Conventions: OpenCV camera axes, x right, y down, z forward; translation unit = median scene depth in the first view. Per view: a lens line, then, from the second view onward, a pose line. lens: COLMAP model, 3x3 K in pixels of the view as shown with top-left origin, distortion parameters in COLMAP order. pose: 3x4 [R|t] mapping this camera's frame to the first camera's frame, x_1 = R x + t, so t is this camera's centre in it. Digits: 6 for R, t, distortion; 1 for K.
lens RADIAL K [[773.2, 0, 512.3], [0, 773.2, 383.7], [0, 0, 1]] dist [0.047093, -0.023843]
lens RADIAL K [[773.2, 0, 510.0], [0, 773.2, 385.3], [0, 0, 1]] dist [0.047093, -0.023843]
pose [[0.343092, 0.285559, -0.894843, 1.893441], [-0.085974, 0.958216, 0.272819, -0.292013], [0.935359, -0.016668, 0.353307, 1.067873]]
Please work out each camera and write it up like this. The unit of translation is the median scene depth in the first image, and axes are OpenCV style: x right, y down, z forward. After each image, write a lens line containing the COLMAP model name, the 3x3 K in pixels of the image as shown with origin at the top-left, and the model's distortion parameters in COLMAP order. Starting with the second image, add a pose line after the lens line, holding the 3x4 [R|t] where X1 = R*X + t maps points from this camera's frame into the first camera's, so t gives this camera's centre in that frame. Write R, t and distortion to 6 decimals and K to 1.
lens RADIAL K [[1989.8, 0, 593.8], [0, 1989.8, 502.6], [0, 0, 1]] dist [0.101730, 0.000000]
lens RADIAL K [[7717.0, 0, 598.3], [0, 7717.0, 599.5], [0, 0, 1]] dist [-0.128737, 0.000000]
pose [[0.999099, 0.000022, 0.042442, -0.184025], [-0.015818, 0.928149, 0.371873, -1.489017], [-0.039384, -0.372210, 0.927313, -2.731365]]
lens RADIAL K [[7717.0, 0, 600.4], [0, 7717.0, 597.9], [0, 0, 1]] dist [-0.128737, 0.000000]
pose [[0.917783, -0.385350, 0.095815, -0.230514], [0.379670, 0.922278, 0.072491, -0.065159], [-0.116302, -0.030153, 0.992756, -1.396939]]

⁂

- Task directions
Rewrite every line of the listing above as a JSON array of strings, with one string per line and blank lines omitted.

- Problem solution
[
  "Conventions: OpenCV camera axes, x right, y down, z forward; translation unit = median scene depth in the first view. Per view: a lens line, then, from the second view onward, a pose line. lens: COLMAP model, 3x3 K in pixels of the view as shown with top-left origin, distortion parameters in COLMAP order. pose: 3x4 [R|t] mapping this camera's frame to the first camera's frame, x_1 = R x + t, so t is this camera's centre in it. Digits: 6 for R, t, distortion; 1 for K.",
  "lens RADIAL K [[773.2, 0, 512.3], [0, 773.2, 383.7], [0, 0, 1]] dist [0.047093, -0.023843]",
  "lens RADIAL K [[773.2, 0, 510.0], [0, 773.2, 385.3], [0, 0, 1]] dist [0.047093, -0.023843]",
  "pose [[0.343092, 0.285559, -0.894843, 1.893441], [-0.085974, 0.958216, 0.272819, -0.292013], [0.935359, -0.016668, 0.353307, 1.067873]]",
  "Please work out each camera and write it up like this. The unit of translation is the median scene depth in the first image, and axes are OpenCV style: x right, y down, z forward. After each image, write a lens line containing the COLMAP model name, the 3x3 K in pixels of the image as shown with origin at the top-left, and the model's distortion parameters in COLMAP order. Starting with the second image, add a pose line after the lens line, holding the 3x4 [R|t] where X1 = R*X + t maps points from this camera's frame into the first camera's, so t gives this camera's centre in that frame. Write R, t and distortion to 6 decimals and K to 1.",
  "lens RADIAL K [[1989.8, 0, 593.8], [0, 1989.8, 502.6], [0, 0, 1]] dist [0.101730, 0.000000]",
  "lens RADIAL K [[7717.0, 0, 598.3], [0, 7717.0, 599.5], [0, 0, 1]] dist [-0.128737, 0.000000]",
  "pose [[0.999099, 0.000022, 0.042442, -0.184025], [-0.015818, 0.928149, 0.371873, -1.489017], [-0.039384, -0.372210, 0.927313, -2.731365]]",
  "lens RADIAL K [[7717.0, 0, 600.4], [0, 7717.0, 597.9], [0, 0, 1]] dist [-0.128737, 0.000000]",
  "pose [[0.917783, -0.385350, 0.095815, -0.230514], [0.379670, 0.922278, 0.072491, -0.065159], [-0.116302, -0.030153, 0.992756, -1.396939]]"
]